Buch

Leseproben "Die Mission"

Glauben Sie mir, ich spreche aus Erfahrung. Meine besten Ideen kommen mir, wenn ich spazieren gehe. Durch den Wald oder am Wasser entlang, wie hier. Wenn ich an gar nichts Bestimmtes denke. Mich zu nichts zwinge, mich überhaupt nicht anstrenge. Das ist, als würde mein Kopf frei werden für Dinge, die mir wichtig sind. Denn in Wirklichkeit stimmt es natürlich nicht, dass man an nichts denkt. Das ist gar nicht möglich. Ein Widerspruch in sich. Sobald man an nichts denkt, denkt man ja. Es hat noch keine rechte Gestalt, ist noch unfertig. Aber etwas ist im Werden. Man könnte auch sagen: dieses Etwas ist noch unausgegoren, wie ein Kuchenteig, der noch nicht aufgegangen ist. Aber ganz plötzlich ist er da: der zündende Gedanke, die neue Idee, das noch nie vorher Gedachte. Das gilt es festzuhalten und in eine bestimmte Form zu bringen. Ein höchst produktiver Vorgang, wie Sie zugeben müssen.
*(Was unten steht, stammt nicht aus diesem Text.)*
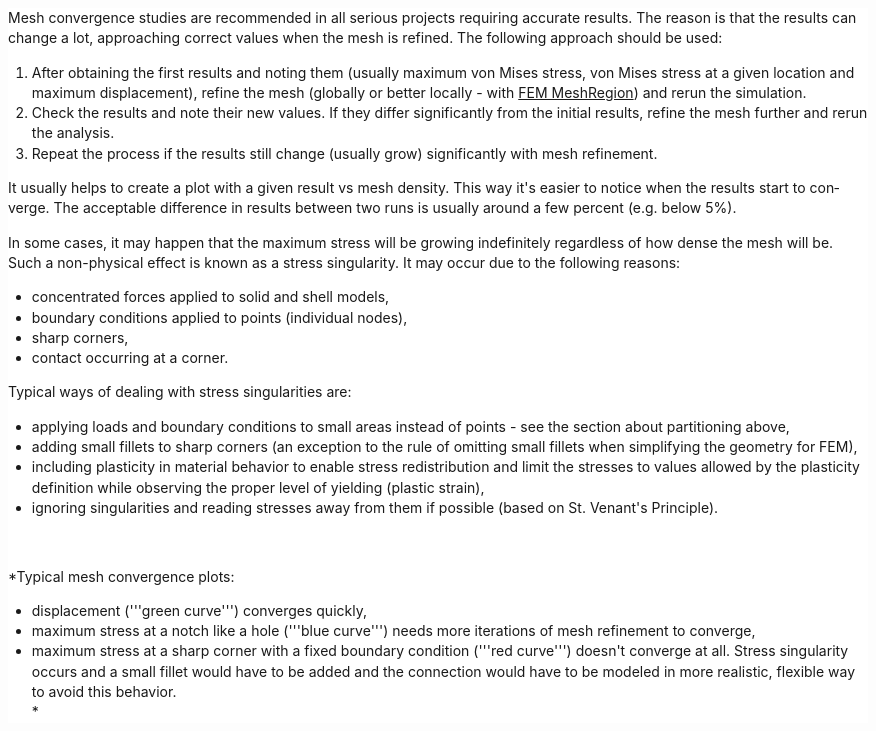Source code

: 
</div>


<div lang="en" dir="ltr" class="mw-content-ltr">

Mesh convergence studies are recommended in all serious projects requiring accurate results. The reason is that the results can change a lot, approaching correct values when the mesh is refined. The following approach should be used:

1.  After obtaining the first results and noting them (usually maximum von Mises stress, von Mises stress at a given location and maximum displacement), refine the mesh (globally or better locally - with [FEM MeshRegion](FEM_MeshRegion.md)) and rerun the simulation.
2.  Check the results and note their new values. If they differ significantly from the initial results, refine the mesh further and rerun the analysis.
3.  Repeat the process if the results still change (usually grow) significantly with mesh refinement.

It usually helps to create a plot with a given result vs mesh density. This way it\'s easier to notice when the results start to converge. The acceptable difference in results between two runs is usually around a few percent (e.g. below 5%).


</div>


<div lang="en" dir="ltr" class="mw-content-ltr">

In some cases, it may happen that the maximum stress will be growing indefinitely regardless of how dense the mesh will be. Such a non-physical effect is known as a stress singularity. It may occur due to the following reasons:

-   concentrated forces applied to solid and shell models,
-   boundary conditions applied to points (individual nodes),
-   sharp corners,
-   contact occurring at a corner.

Typical ways of dealing with stress singularities are:

-   applying loads and boundary conditions to small areas instead of points - see the section about partitioning above,
-   adding small fillets to sharp corners (an exception to the rule of omitting small fillets when simplifying the geometry for FEM),
-   including plasticity in material behavior to enable stress redistribution and limit the stresses to values allowed by the plasticity definition while observing the proper level of yielding (plastic strain),
-   ignoring singularities and reading stresses away from them if possible (based on St. Venant's Principle).


</div>

<img alt="" src=images/FEM_mesh_convergence.PNG  style="width:400px;">


<div lang="en" dir="ltr" class="mw-content-ltr">



*Typical mesh convergence plots:<br>
- displacement ('''green curve''') converges quickly,<br>
- maximum stress at a notch like a hole ('''blue curve''') needs more iterations of mesh refinement to converge,<br>
- maximum stress at a sharp corner with a fixed boundary condition ('''red curve''') doesn't converge at all. Stress singularity occurs and a small fillet would have to be added and the connection would have to be modeled in more realistic, flexible way to avoid this behavior.<br>*
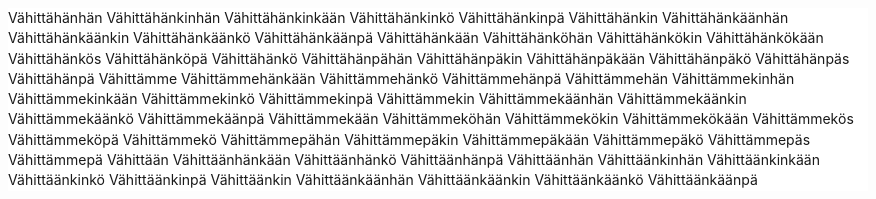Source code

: Vähittähänhän
Vähittähänkinhän
Vähittähänkinkään
Vähittähänkinkö
Vähittähänkinpä
Vähittähänkin
Vähittähänkäänhän
Vähittähänkäänkin
Vähittähänkäänkö
Vähittähänkäänpä
Vähittähänkään
Vähittähänköhän
Vähittähänkökin
Vähittähänkökään
Vähittähänkös
Vähittähänköpä
Vähittähänkö
Vähittähänpähän
Vähittähänpäkin
Vähittähänpäkään
Vähittähänpäkö
Vähittähänpäs
Vähittähänpä
Vähittämme
Vähittämmehänkään
Vähittämmehänkö
Vähittämmehänpä
Vähittämmehän
Vähittämmekinhän
Vähittämmekinkään
Vähittämmekinkö
Vähittämmekinpä
Vähittämmekin
Vähittämmekäänhän
Vähittämmekäänkin
Vähittämmekäänkö
Vähittämmekäänpä
Vähittämmekään
Vähittämmeköhän
Vähittämmekökin
Vähittämmekökään
Vähittämmekös
Vähittämmeköpä
Vähittämmekö
Vähittämmepähän
Vähittämmepäkin
Vähittämmepäkään
Vähittämmepäkö
Vähittämmepäs
Vähittämmepä
Vähittään
Vähittäänhänkään
Vähittäänhänkö
Vähittäänhänpä
Vähittäänhän
Vähittäänkinhän
Vähittäänkinkään
Vähittäänkinkö
Vähittäänkinpä
Vähittäänkin
Vähittäänkäänhän
Vähittäänkäänkin
Vähittäänkäänkö
Vähittäänkäänpä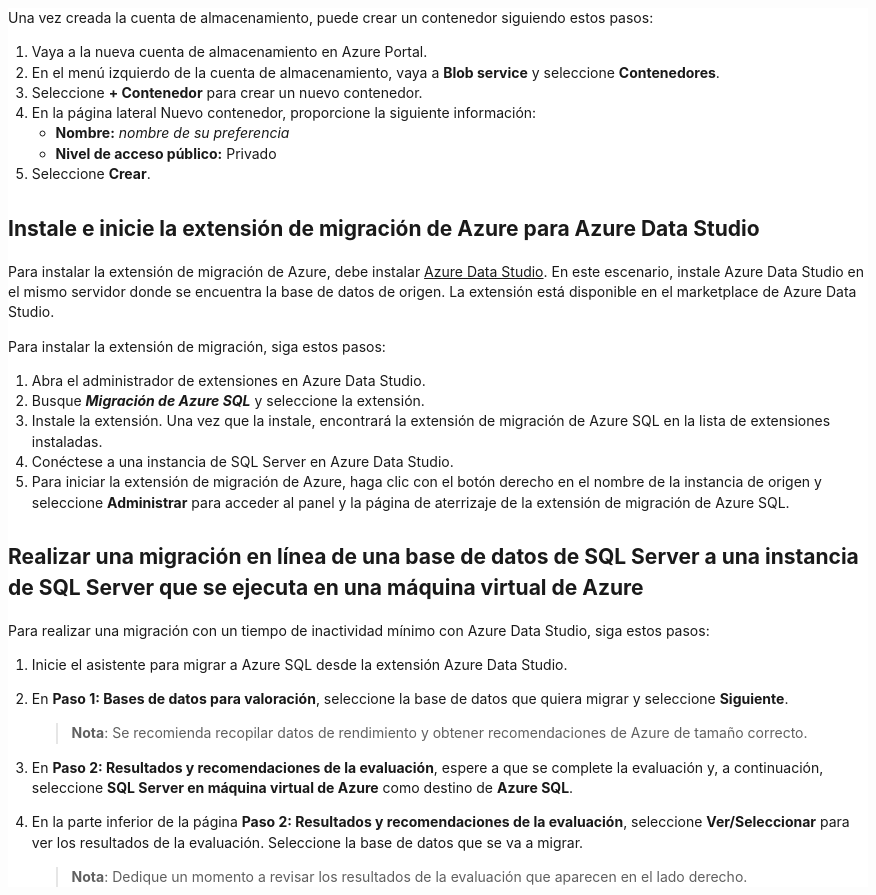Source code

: Una vez creada la cuenta de almacenamiento, puede crear un contenedor siguiendo estos pasos:

1. Vaya a la nueva cuenta de almacenamiento en Azure Portal.
1. En el menú izquierdo de la cuenta de almacenamiento, vaya a **Blob service** y seleccione **Contenedores**.
1. Seleccione **+ Contenedor** para crear un nuevo contenedor.
1. En la página lateral Nuevo contenedor, proporcione la siguiente información:
    - **Nombre:** *nombre de su preferencia*
    - **Nivel de acceso público:** Privado
1. Seleccione **Crear**.

## Instale e inicie la extensión de migración de Azure para Azure Data Studio

Para instalar la extensión de migración de Azure, debe instalar [Azure Data Studio](https://learn.microsoft.com/sql/azure-data-studio/download-azure-data-studio). En este escenario, instale Azure Data Studio en el mismo servidor donde se encuentra la base de datos de origen. La extensión está disponible en el marketplace de Azure Data Studio.

Para instalar la extensión de migración, siga estos pasos:

1. Abra el administrador de extensiones en Azure Data Studio.
1. Busque ***Migración de Azure SQL*** y seleccione la extensión.
1. Instale la extensión. Una vez que la instale, encontrará la extensión de migración de Azure SQL en la lista de extensiones instaladas.
1. Conéctese a una instancia de SQL Server en Azure Data Studio.
1. Para iniciar la extensión de migración de Azure, haga clic con el botón derecho en el nombre de la instancia de origen y seleccione **Administrar** para acceder al panel y la página de aterrizaje de la extensión de migración de Azure SQL.

## Realizar una migración en línea de una base de datos de SQL Server a una instancia de SQL Server que se ejecuta en una máquina virtual de Azure

Para realizar una migración con un tiempo de inactividad mínimo con Azure Data Studio, siga estos pasos:

1. Inicie el asistente para migrar a Azure SQL desde la extensión Azure Data Studio.

1. En **Paso 1: Bases de datos para valoración**, seleccione la base de datos que quiera migrar y seleccione **Siguiente**.
    
    > **Nota**: Se recomienda recopilar datos de rendimiento y obtener recomendaciones de Azure de tamaño correcto.

1. En **Paso 2: Resultados y recomendaciones de la evaluación**, espere a que se complete la evaluación y, a continuación, seleccione **SQL Server en máquina virtual de Azure** como destino de **Azure SQL**.

1. En la parte inferior de la página **Paso 2: Resultados y recomendaciones de la evaluación**, seleccione **Ver/Seleccionar** para ver los resultados de la evaluación. Seleccione la base de datos que se va a migrar. 

    > **Nota**: Dedique un momento a revisar los resultados de la evaluación que aparecen en el lado derecho.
Ich würde mich als einen Experten im Müßiggang bezeichnen. Diese Fähigkeit muss man sich regelrecht erkämpfen. Man kann sie erlernen: durch große Beharrlichkeit und Selbstdisziplin. Ich habe mich von Kind auf darin geübt. An bedeutenden Vorbildern mangelt es nicht: so wussten beispielsweise die Philosophen im alten Griechenland diese Tugend sehr zu schätzen. Ohne Muße gäbe es keine Philosophie. Stellen Sie sich vor, diese Leute hätten hart arbeiten müssen. Ein Platon, der von morgens bis abends auf dem Feld arbeitet. Ein Sokrates als Bankangestellter. Ihm wäre zwar der Giftbecher erspart geblieben. Aber hätte er sich nicht auf dem Marktplatz herumtreiben können – viele seiner weisen Sprüche wären ungesagt geblieben. Man mag es sich gar nicht ausmalen. Was für ein Verlust für die Menschheit.